I know that we’re supposed to use all this technology we have at hand, and I have to admit that it’s great. Social media, blogging, websites, webinars… all good stuff.  But, there’s a lot to be said for getting to know someone’s handshake.  It’s kinda cool to see their facial expressions.  To laugh together at something funny, as opposed to typing “lol”, or my favorite “Hahaha”.

So, there is a ton of information out there about networking.  The presentation I went to today was very informative and enjoyable.  I was, of course, networking at the networking presentation.  lol

Years ago, I was reading about networking, and I loved this piece of advice.  Don’t network by talking about yourself.  Network by listening and asking questions.  The premise is… If you’re interested in other people, they will find you interesting.  That is, ask them about their business.  Follow up with a question about what they just told you, or a general business question.

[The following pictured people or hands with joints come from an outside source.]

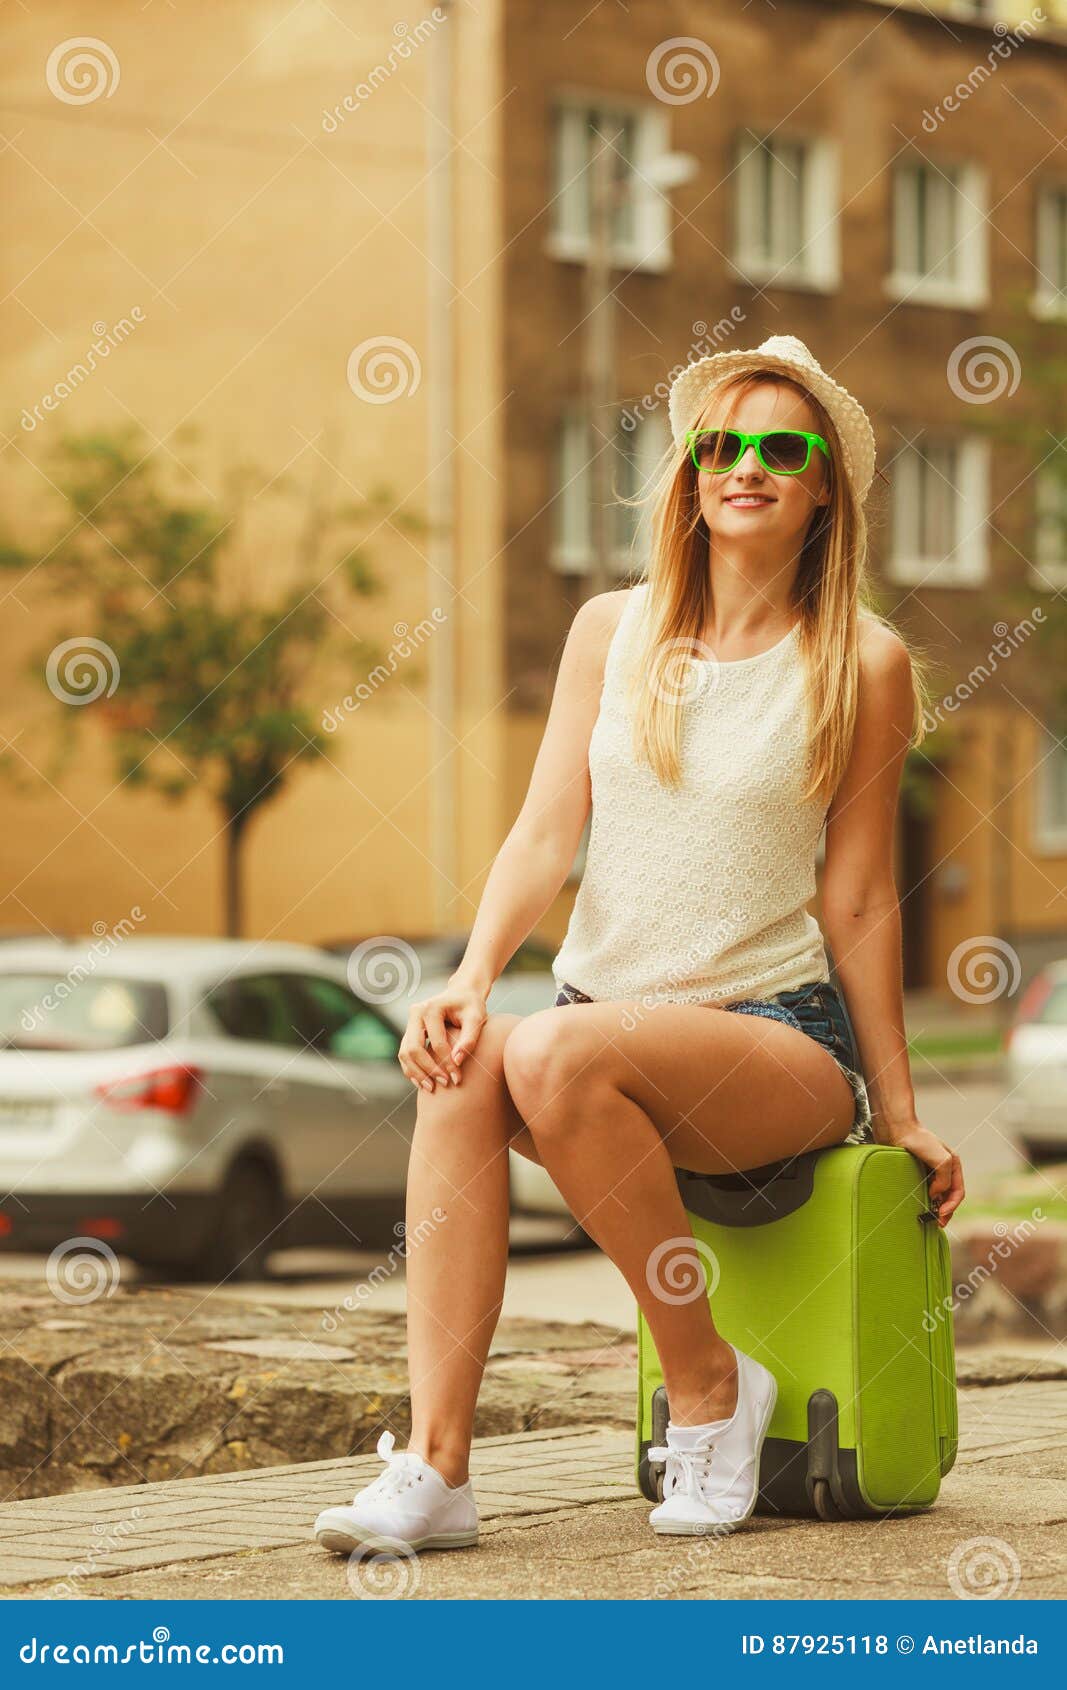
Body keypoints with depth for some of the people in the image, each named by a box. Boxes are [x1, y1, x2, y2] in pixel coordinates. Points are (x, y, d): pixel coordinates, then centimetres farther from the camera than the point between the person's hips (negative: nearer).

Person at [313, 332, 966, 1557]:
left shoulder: (863, 664, 0)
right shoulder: (613, 629, 10)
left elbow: (858, 900, 3)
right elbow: (545, 834, 3)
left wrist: (898, 1117, 5)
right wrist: (471, 977, -14)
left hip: (778, 1039, -3)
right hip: (605, 1019, 4)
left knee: (557, 1053, -34)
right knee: (460, 1066, -31)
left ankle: (710, 1384, -16)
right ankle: (435, 1467, -34)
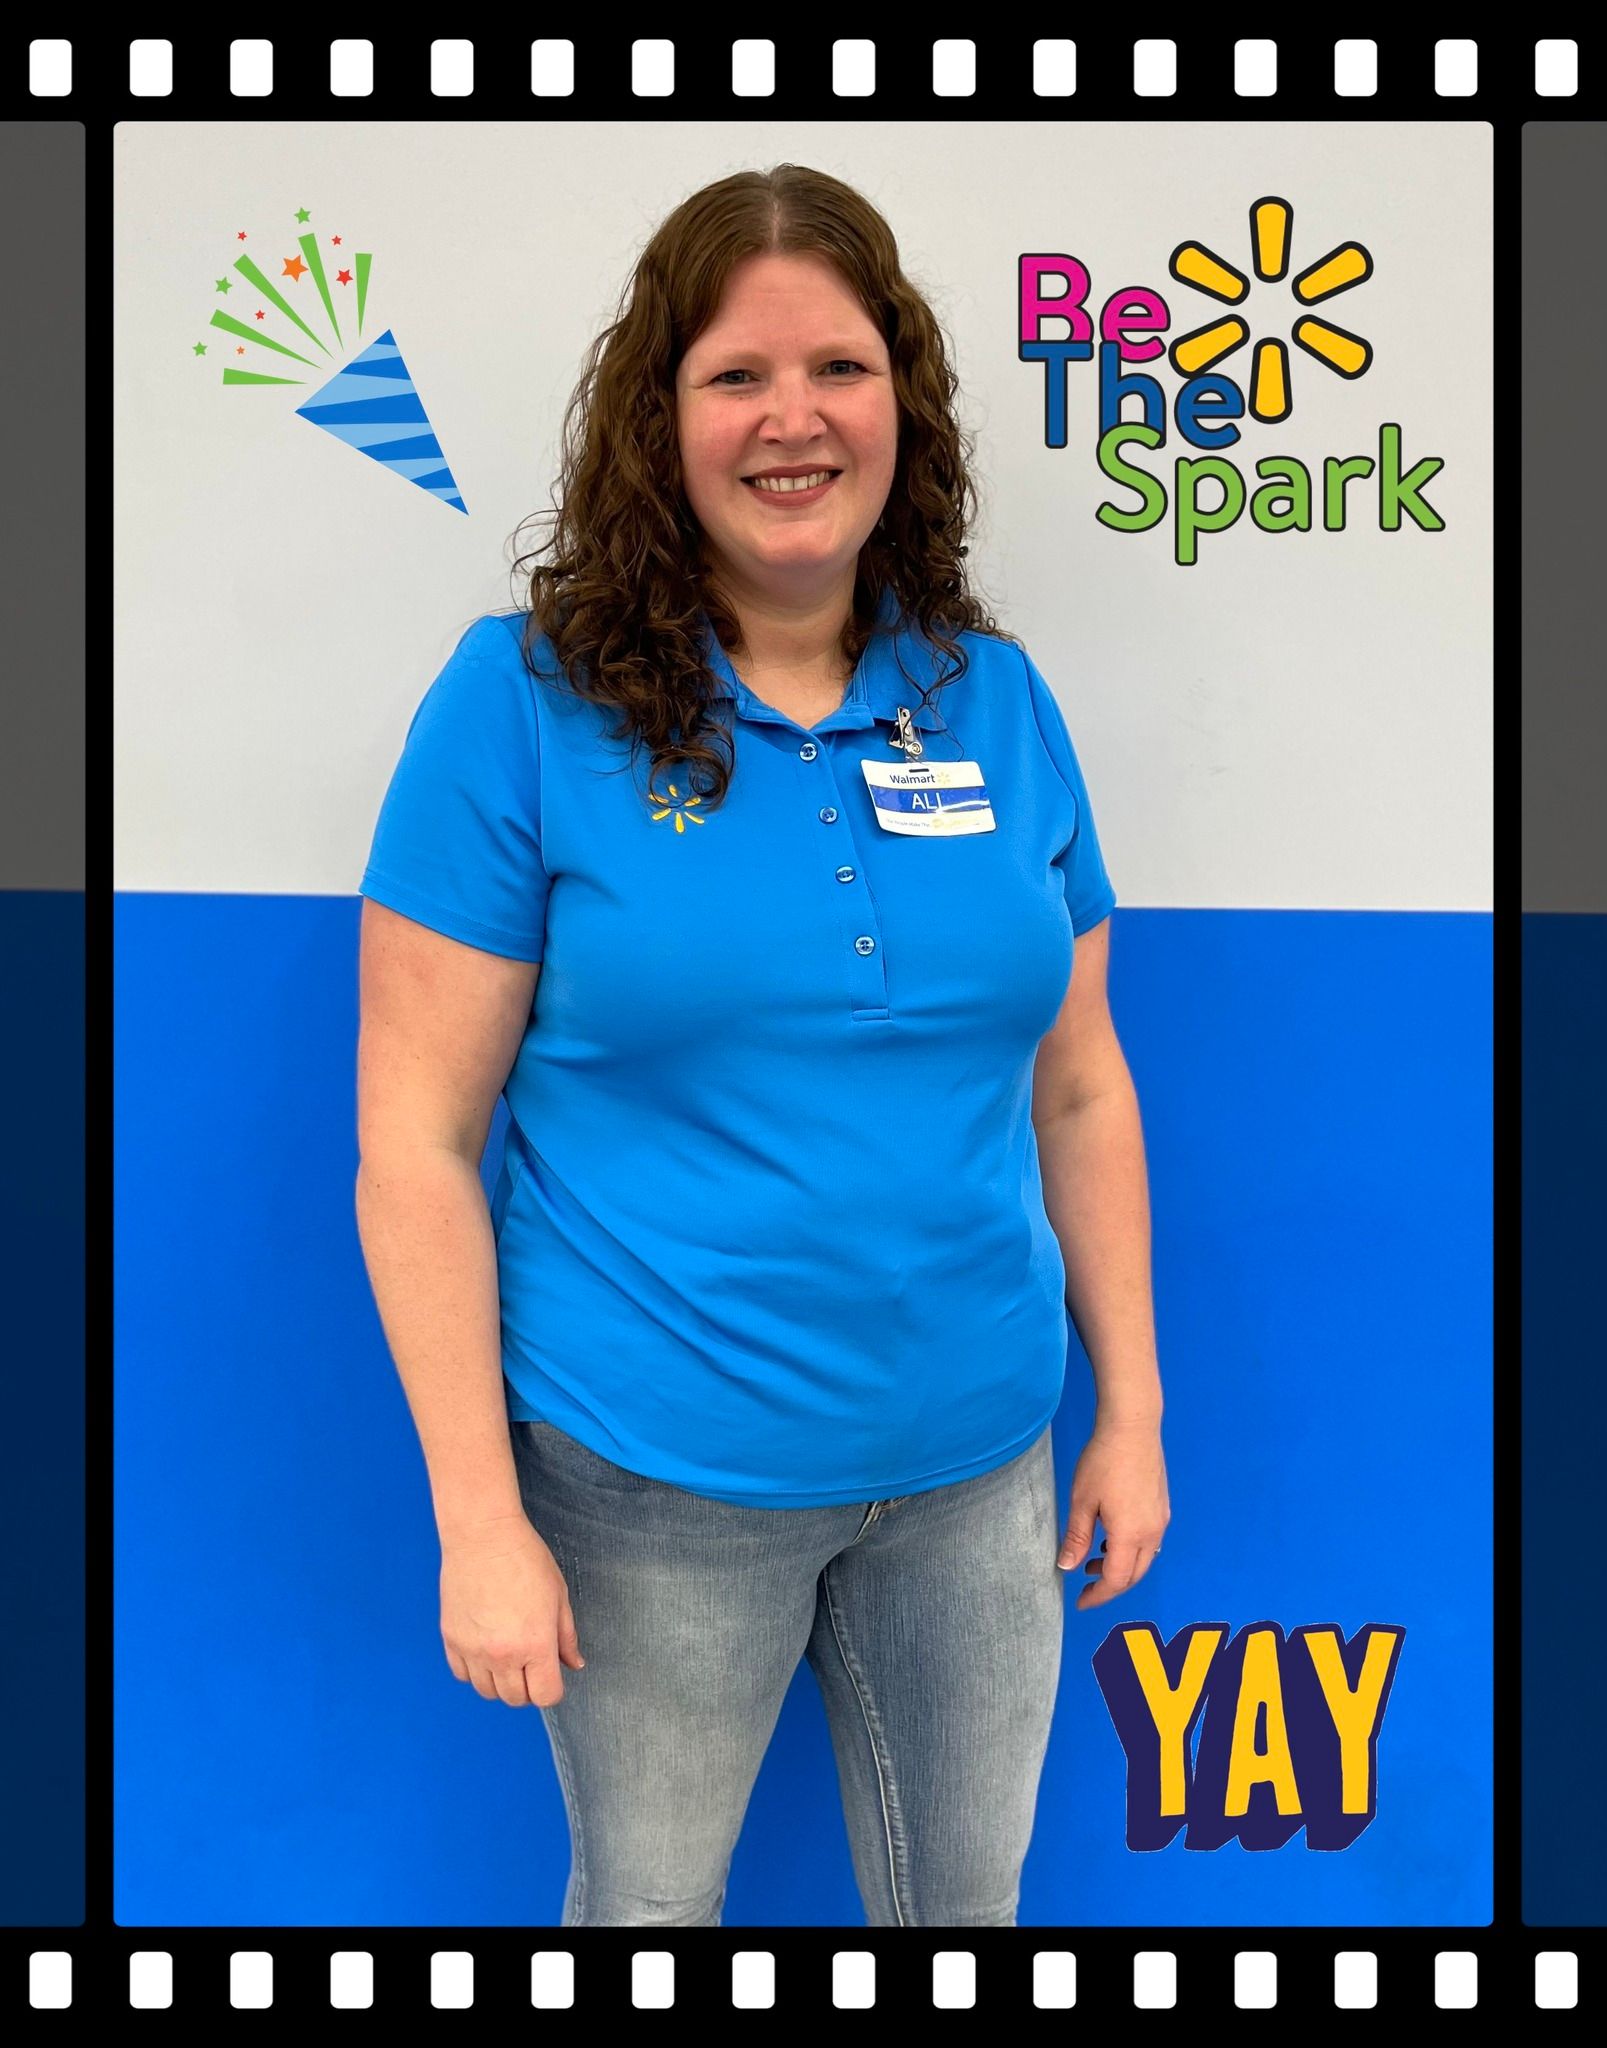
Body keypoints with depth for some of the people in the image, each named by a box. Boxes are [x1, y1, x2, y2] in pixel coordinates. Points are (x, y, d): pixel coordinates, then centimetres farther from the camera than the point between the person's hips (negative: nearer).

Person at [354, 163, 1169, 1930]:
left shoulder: (998, 702, 2)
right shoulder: (525, 704, -11)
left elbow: (1077, 1084, 8)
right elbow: (417, 1136, -12)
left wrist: (1132, 1407, 8)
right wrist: (479, 1519, -13)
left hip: (974, 1457, 4)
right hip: (653, 1483, -3)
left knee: (968, 1898, 21)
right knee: (649, 1902, 18)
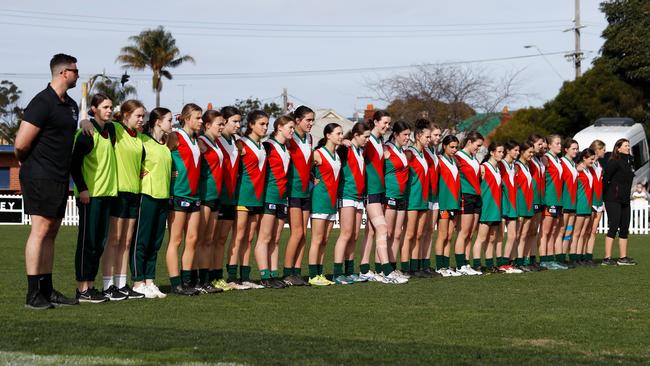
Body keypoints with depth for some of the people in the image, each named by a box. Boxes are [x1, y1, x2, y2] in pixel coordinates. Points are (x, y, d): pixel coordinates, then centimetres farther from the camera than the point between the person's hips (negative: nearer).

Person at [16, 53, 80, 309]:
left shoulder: (71, 105, 15)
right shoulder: (43, 103, -14)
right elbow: (21, 144, -17)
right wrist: (27, 163, 2)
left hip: (60, 177, 9)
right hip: (41, 177, -9)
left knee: (51, 232, 11)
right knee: (40, 230, -9)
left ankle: (47, 290, 16)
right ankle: (33, 295, -8)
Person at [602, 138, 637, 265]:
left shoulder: (629, 162, 14)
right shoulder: (614, 162, -12)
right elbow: (605, 179, -14)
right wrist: (605, 195, -10)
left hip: (625, 200, 8)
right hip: (613, 200, -8)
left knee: (624, 229, 9)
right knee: (614, 227, -10)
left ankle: (623, 258, 15)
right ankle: (607, 258, -9)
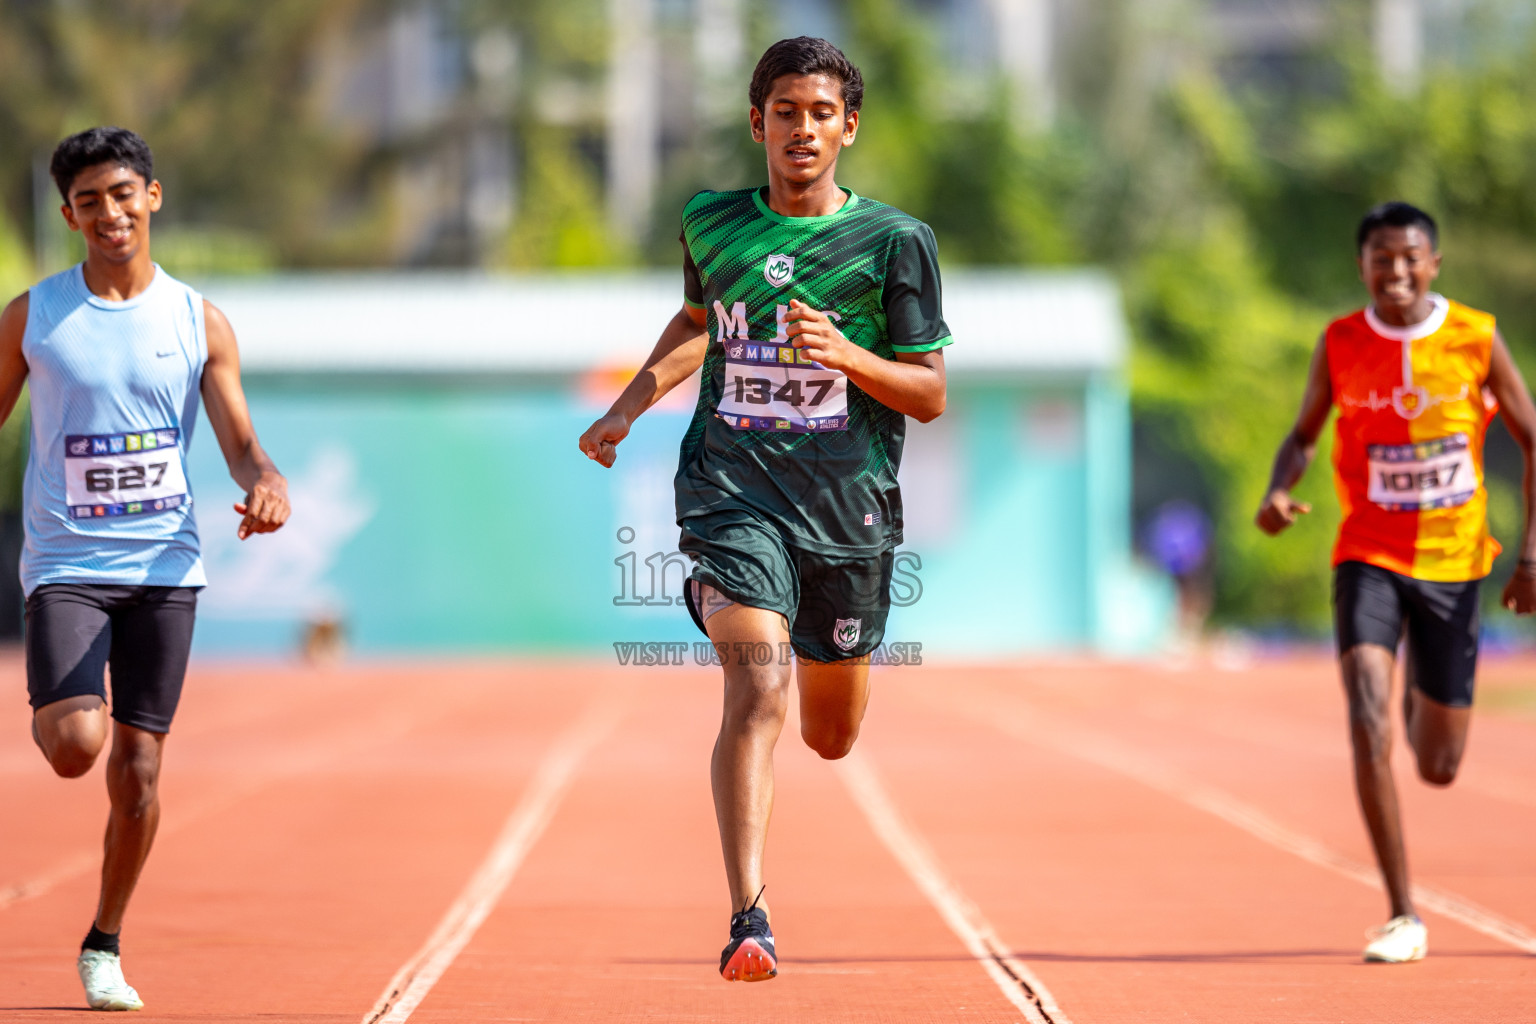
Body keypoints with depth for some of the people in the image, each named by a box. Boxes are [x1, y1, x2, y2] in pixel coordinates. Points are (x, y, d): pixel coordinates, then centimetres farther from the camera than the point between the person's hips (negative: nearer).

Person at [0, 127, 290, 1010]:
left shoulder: (200, 323, 4)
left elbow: (241, 443, 3)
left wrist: (267, 484, -19)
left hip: (164, 567, 1)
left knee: (139, 766, 2)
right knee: (75, 747, -22)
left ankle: (106, 945, 19)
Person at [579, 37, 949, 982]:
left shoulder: (894, 241, 0)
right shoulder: (711, 224, 7)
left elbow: (930, 395, 1)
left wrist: (845, 353, -16)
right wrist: (629, 407, 19)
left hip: (850, 510, 0)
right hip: (734, 492, 0)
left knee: (831, 736, 14)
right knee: (757, 695, -22)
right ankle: (749, 919, -24)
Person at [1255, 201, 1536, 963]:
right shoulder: (1339, 344, -3)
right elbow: (1305, 433, 10)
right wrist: (1279, 491, -12)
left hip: (1454, 563, 1)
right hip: (1369, 557, -1)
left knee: (1438, 768, 8)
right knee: (1368, 728, -21)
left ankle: (1424, 703, 48)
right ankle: (1404, 917, -15)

I’ve found this to be true, for the most part.  Of course, you want to answer questions, but focus on listening.  Yes, your elevator speech is important.  But not as important as using your active listening skills when they are giving you their elevator speech.  After all, you already know about yourself.

Something I picked up today that I thought was great.  When you’re at a networking event, you might be feeling weird about talking to people you don’t know. Notice the person that’s off to the side, feeling awkward like you, and talk to them.  You’ll both feel relieved, and you won’t have to worry about interrupting a conversation.

Think of ways to be a matchmaker with people who you meet. Introduce them to each other.  Consider strategic pairings… power partners.  Once you’ve met people who can complement each other’s businesses, put them in touch.

How do you feel about networking in person?  Is it a thing of the past, or does it still have value in today’s business environment?